Gordon Brown Speech At Scottish Labour Headquarters...GLASGOW, SCOTLAND - SEPTEMBER  9: Former Prime Minister Gordon Brown delivers a speech to a packed room at Scottish Labour campaign headquarters on September 9, 2014 in Glasgow, Scotland. With just eight days of campaigning left before voters will go to the polls to vote Yes or No on whether Scotland should become an independent country, Alex Salmond has suggested that the No campaign is falling apart.  (Photo by Mark Runnacles/Getty Images)

Gordon Brown is frequently derided by David Cameron as “the man who crashed the economy”. But with alarm bells ringing in Downing St after a surge in support for Scottish independence, the prime minister has turned to his predecessor to help save the UK.

On Tuesday, in a sweaty Labour party meeting room in Glasgow, Mr Brown showed why he might be up to the job. Passionate – and at one point on the edge of tears – he took on one of Alex Salmond’s most potent claims: that only a Yes vote can save the National Health Service from Tory cuts.

“I love Scotland and I love the NHS,” Mr Brown said, recalling how it had helped to save his eyesight and how doctors and nurses had struggled in vain to save his 10-day-old daughter Jennifer Jane.

The Scottish parliament already had the power to raise £2bn a year more to spend on the health service and would soon have even greater financial autonomy.

Mr Brown has embarked on a one-man mission to save the union and halt the tide of Labour supporters switching to the Yes camp. He has 40 events planned before referendum day next week. Such is Mr Cameron’s desperation, he is prepared to back the judgment of his one-time political enemy

Mr Brown virtually disappeared from the British political scene in 2010 after leading Labour to its worst election defeat since the war. But while his reputation has been trashed by the Conservatives – and some Labour MPs – at Westminster, in Scotland he is seen differently.

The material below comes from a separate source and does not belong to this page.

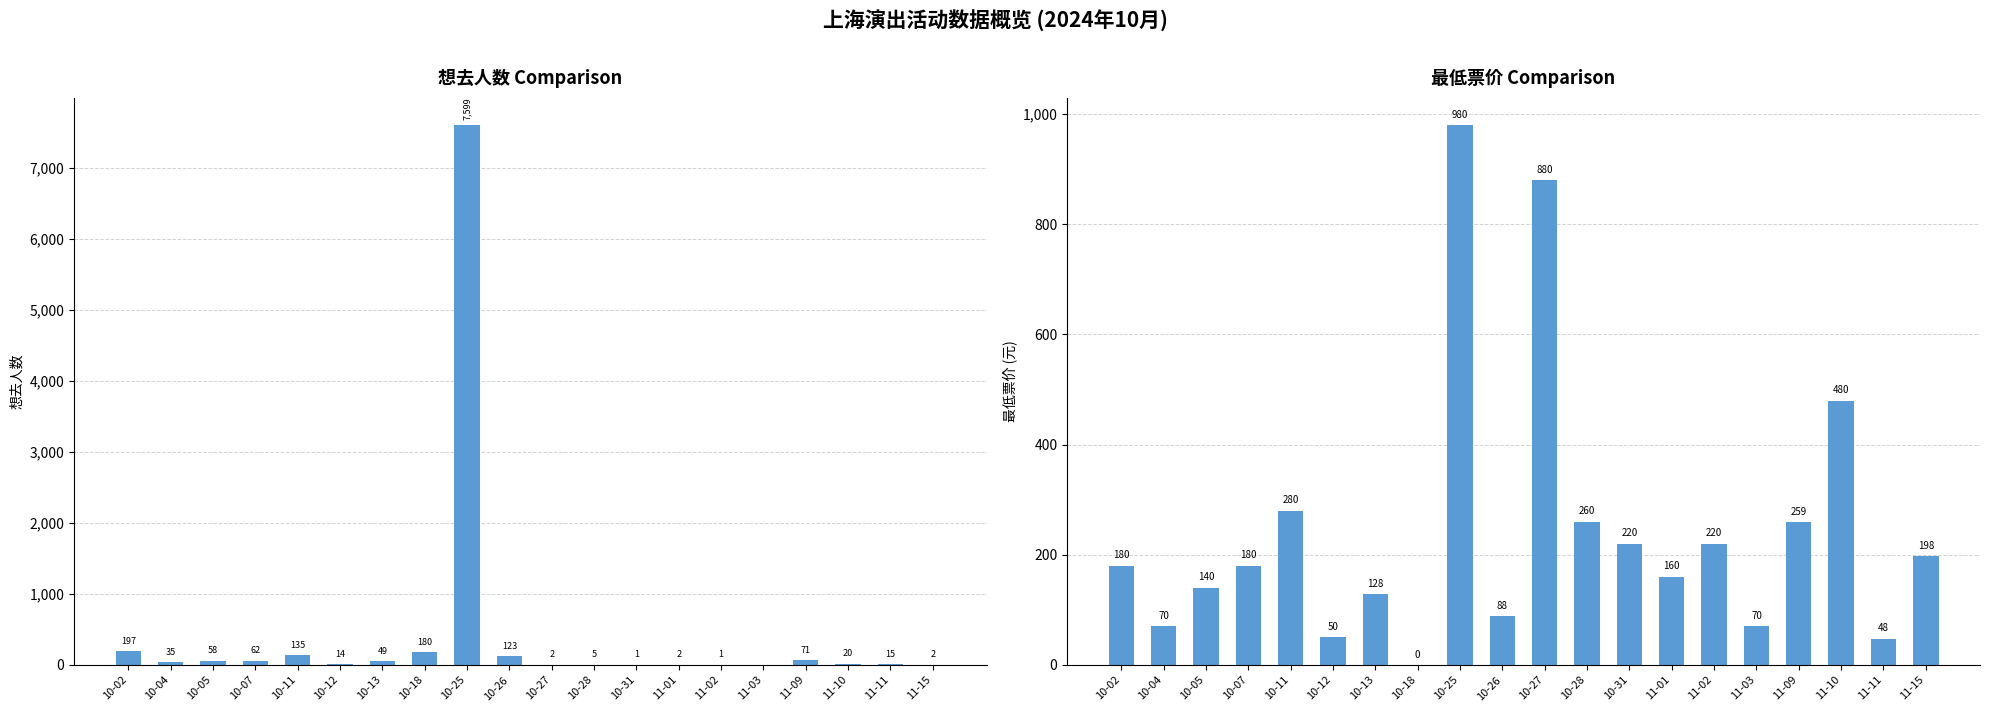

Which series has the largest total across all categories?

想去人数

In an example of the gap between Scottish politics and the rest of the UK, it is worth noting that Mr Brown’s Labour party won 41 out of 59 Scottish seats at Westminster in 2010; the party’s vote share in Scotland actually increased to 42 per cent.

Nevertheless, until recently Mr Brown has been a marginal figure in the No campaign. One Labour MP said the former prime minister had been in a “giant sulk” because he had not been given a more prominent role, with the campaign led instead by his former chancellor, Alistair Darling. Tensions between the two men are well documented.

But last week, as Downing St watched the No lead begin to evaporate with growing alarm, Mr Cameron was persuaded that Mr Brown was the man to help address the campaign’s greatest weakness: the haemorrhaging of Labour support to Yes.

One Tory strategist admitted the turning point in the campaign had been the assertion by Mr Salmond, SNP leader, in the second televised debate that only by voting for independence could Scotland save the NHS from Tory cuts. In that debate, Mr Salmond claimed Mr Darling was “in bed with the Tories”.

Few would make that accusation of Mr Brown, still brooding after surrendering the keys to Number 10 to Mr Cameron and preferring to campaign under the Scottish Labour banner rather than the cross-party Better Together flag.

On Tuesday Mr Brown asserted it was preposterous to suggest that a No vote would endanger the NHS. “Do you think we would ever let the NHS be privatised or cut without a fight?” he said.

Mr Cameron was also finally prepared to back Mr Brown’s judgment that all three pro-union parties should set out a firm timetable for delivering new powers to Holyrood to reassure Labour voters that a No vote did not mean “no change”.

The prime minister’s aides confirm he was initially sceptical. The three parties had already set out their various plans for further devolution but no agreement on the detail was likely; Mr Cameron thought that setting out a timetable would simply draw attention to those divisions. Others in the No camp said talk of new devolution was a distraction and that voters were in any case ignorant of what powers Holyrood already had.

But Mr Brown steamrollered his opponents: he argued that Labour voters switching to Yes needed to be given hope that something in their lives would change if they voted No. He insisted that if Scots had more control over their destiny in Edinburgh, they would be less swayed by Mr Salmond’s argument that only independence would rid them of Conservative rule. As Mr Salmond put it yesterday: “I’m 59 and for half my life Scotland has been ruled by a party it did not elect.”

Mr Cameron’s team admit the choreography of the announcement of a devolution timetable was chaotic but say he looked at the polls and decided at the end of last week to back Mr Brown’s call.

The prime minister arrives in Scotland on Wednesday to make the case for the union, but even senior Tories admit Mr Brown is more likely to have an impact on swing Labour voters as he embarks on what could be his last big mission in British politics.